# Source extract start

# Useful APIs of pandas

@author glin

In [None]:
import pandas as pd
import numpy as np

In [None]:
# mapping between sql and pandas
# https://pandas.pydata.org/pandas-docs/stable/getting_started/comparison/comparison_with_sql.html
# https://medium.com/jbennetcodes/how-to-rewrite-your-sql-queries-in-pandas-and-more-149d341fc53e

In [367]:
# create dataframe
df = pd.DataFrame([['1','2',np.NaN], ['3', '4','6'], [np.NaN, '5',np.NaN], ['1', 9,'3']], columns = ['a','b','c'])
df

Unnamed: 0,a,b,c
0,1.0,2,
1,3.0,4,6.0
2,,5,
3,1.0,9,3.0


In [368]:
# group by a and count number of rows of all columns except 'a' 
# even if they are duplicate
# only for non-NaN 
df.groupby('a').count()

Unnamed: 0_level_0,b,c
a,Unnamed: 1_level_1,Unnamed: 2_level_1
1,2,1
3,1,1


In [None]:
# group by a and count number of rows for 'a' 
# even if they are duplicate
# NaN not counted (same as sql)
df.groupby('a').size()

In [None]:
# group by a and count number of rows for 'a'
# NaN not counted (same as sql)
df.a.value_counts()

In [None]:
# count distinct a, NaN not counted (same as sql)
df.a.value_counts().count()

In [None]:
# count distinct a, NaN not counted (same as sql)
df.groupby('a').size().count()

In [None]:
# count distinct a, NaN counted
len(df.a.unique())

In [548]:
# groupby, value_counts etc. automatically sorts values in ascending order
# when I want the last severl items of descending order, I can simply use .tail()

# Source extract end

### Given instruction 1:
Output the listing as a Markdown table with the columns Row and Line, starting at its first line and ending at the line that contains "text Haciendo clic". Number each row, and leave out blank lines and pictures.

# Data provided start

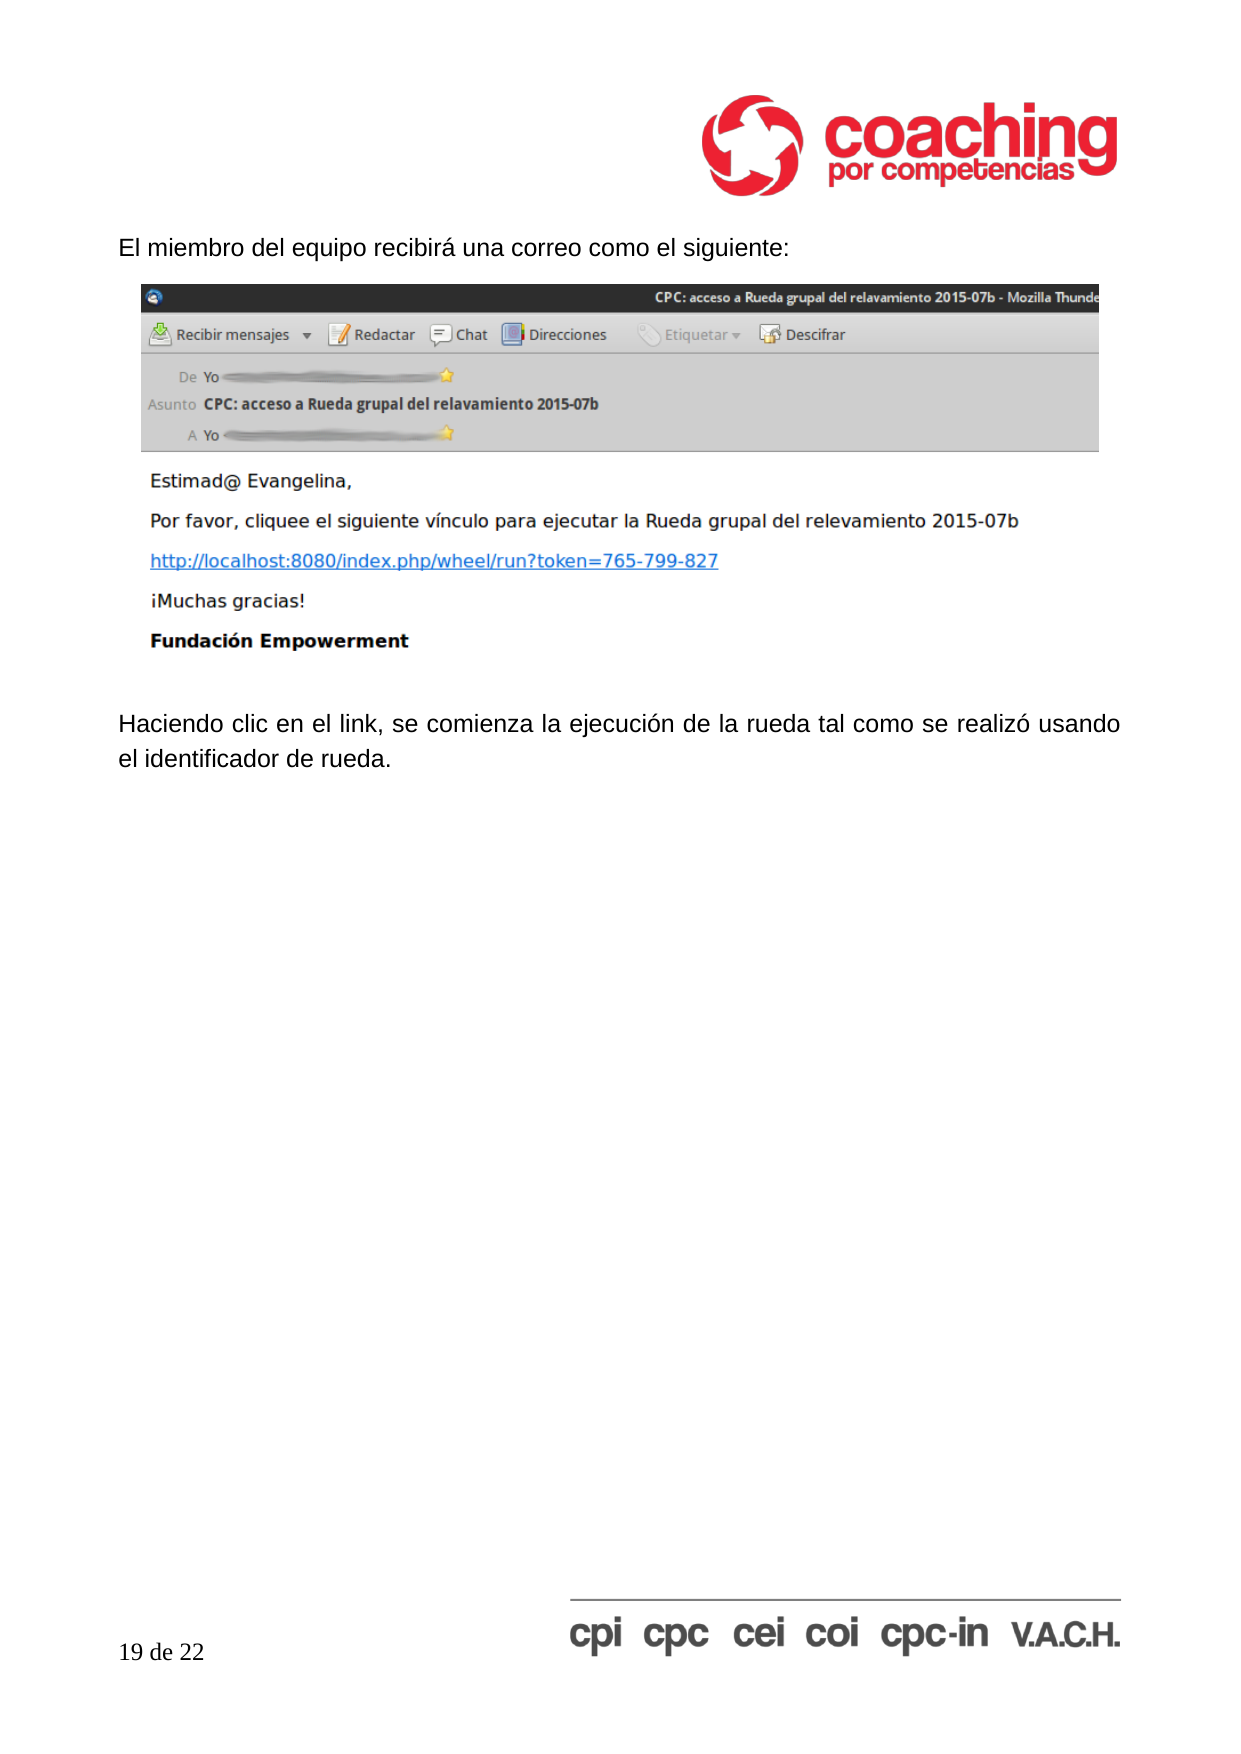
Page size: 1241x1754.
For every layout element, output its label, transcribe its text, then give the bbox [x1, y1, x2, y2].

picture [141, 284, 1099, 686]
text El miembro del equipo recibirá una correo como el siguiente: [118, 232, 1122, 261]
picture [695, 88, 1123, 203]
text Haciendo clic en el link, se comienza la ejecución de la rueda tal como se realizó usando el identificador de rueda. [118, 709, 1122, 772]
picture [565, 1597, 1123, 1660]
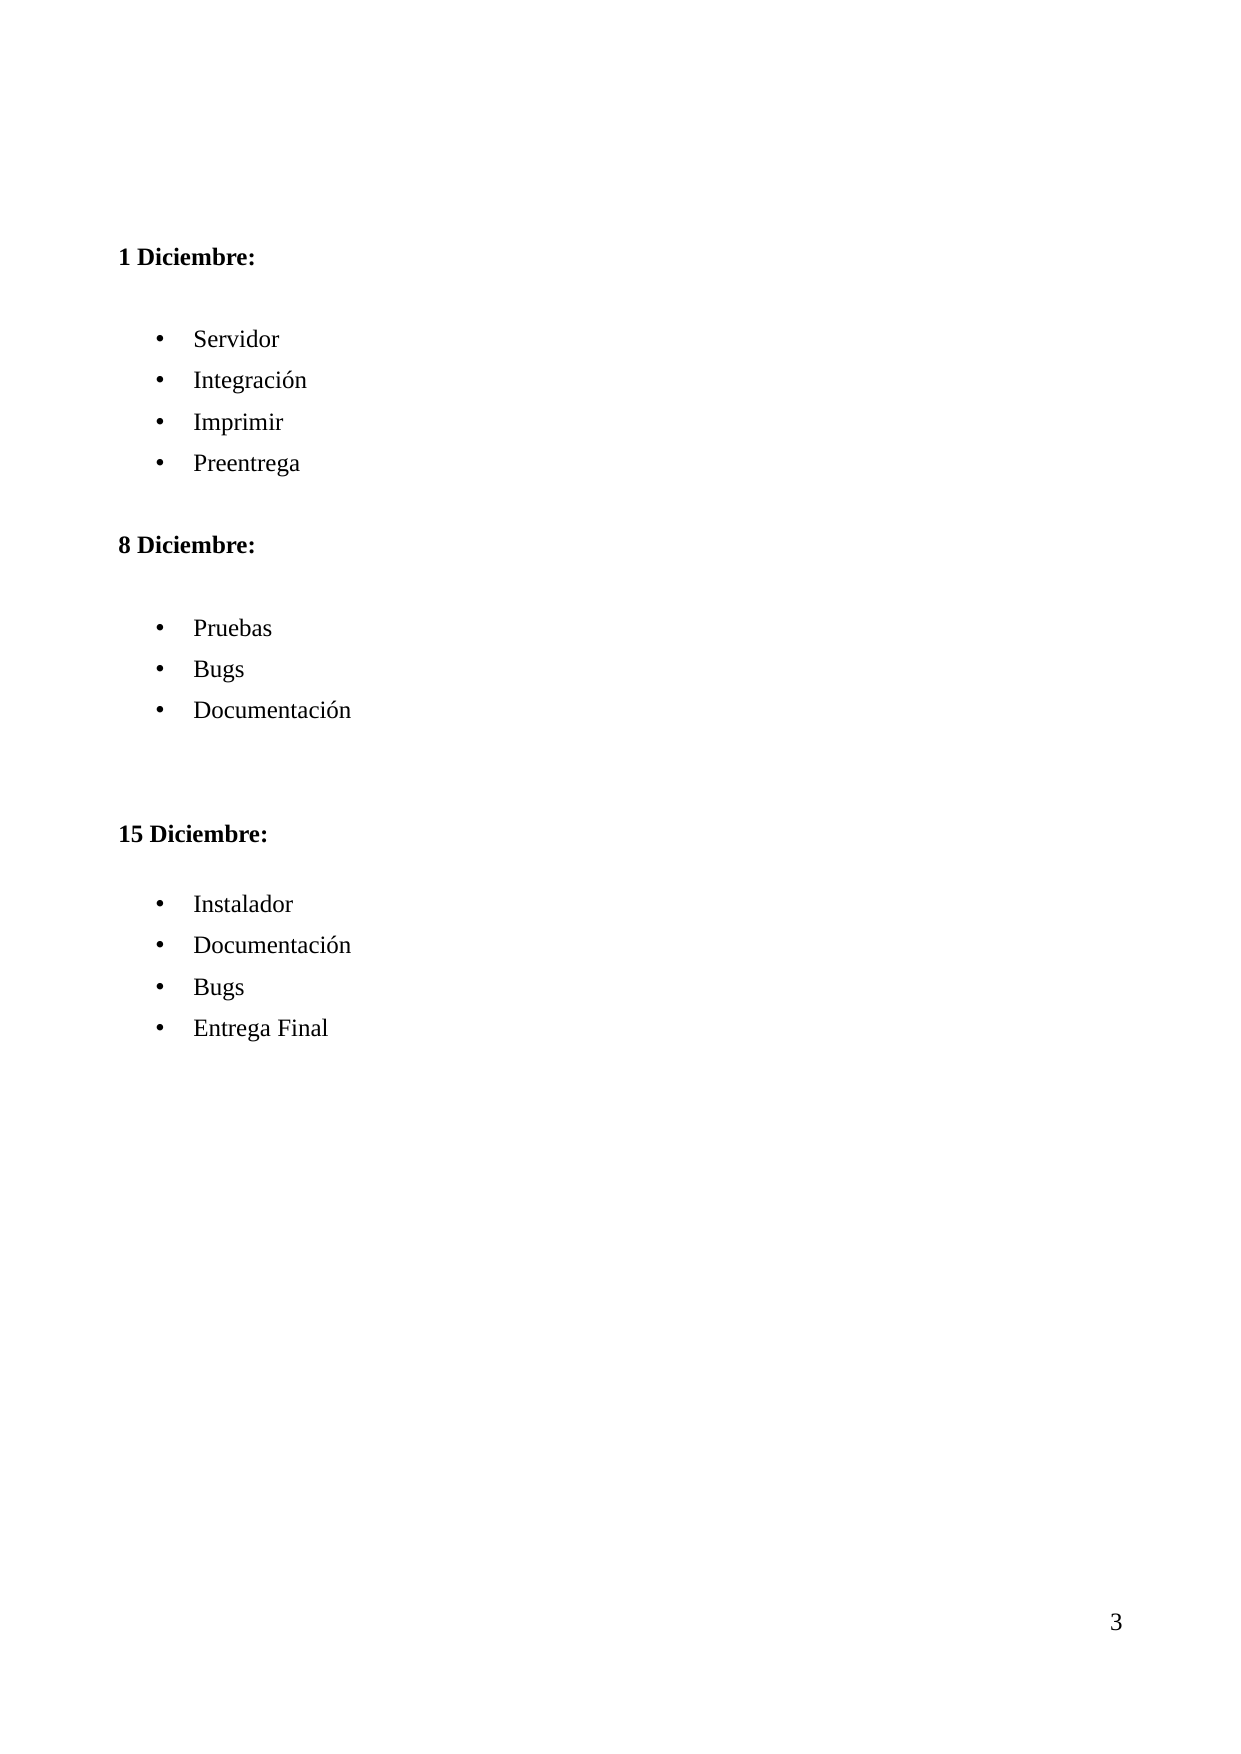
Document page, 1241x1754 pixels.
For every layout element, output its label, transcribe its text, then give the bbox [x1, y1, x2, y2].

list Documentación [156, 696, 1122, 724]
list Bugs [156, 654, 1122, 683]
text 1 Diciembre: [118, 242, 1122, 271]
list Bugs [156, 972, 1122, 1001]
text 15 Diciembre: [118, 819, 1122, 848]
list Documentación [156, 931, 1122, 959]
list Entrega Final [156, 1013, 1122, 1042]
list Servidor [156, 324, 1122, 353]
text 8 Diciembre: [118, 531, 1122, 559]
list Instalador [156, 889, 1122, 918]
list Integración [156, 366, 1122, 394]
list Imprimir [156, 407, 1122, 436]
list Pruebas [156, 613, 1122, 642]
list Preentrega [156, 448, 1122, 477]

# Data provided end

### Given instruction 2:
Print the part of the pandas notebook starting at "df.groupby('a').size().count()" and ending at "simply use .tail()".

### Correct result 1:
| Row | Line |
|---|---|
| 1 | Page size: 1241x1754. |
| 2 | For every layout element, output its label, transcribe its text, then give the bbox [x1, y1, x2, y2]. |
| 3 | picture [141, 284, 1099, 686] |
| 4 | text El miembro del equipo recibirá una correo como el siguiente: [118, 232, 1122, 261] |
| 5 | picture [695, 88, 1123, 203] |
| 6 | text Haciendo clic en el link, se comienza la ejecución de la rueda tal como se realizó usando el identificador de rueda. [118, 709, 1122, 772] |

### Correct result 2:
df.groupby('a').size().count()

In [None]:
# count distinct a, NaN counted
len(df.a.unique())

In [548]:
# groupby, value_counts etc. automatically sorts values in ascending order
# when I want the last severl items of descending order, I can simply use .tail()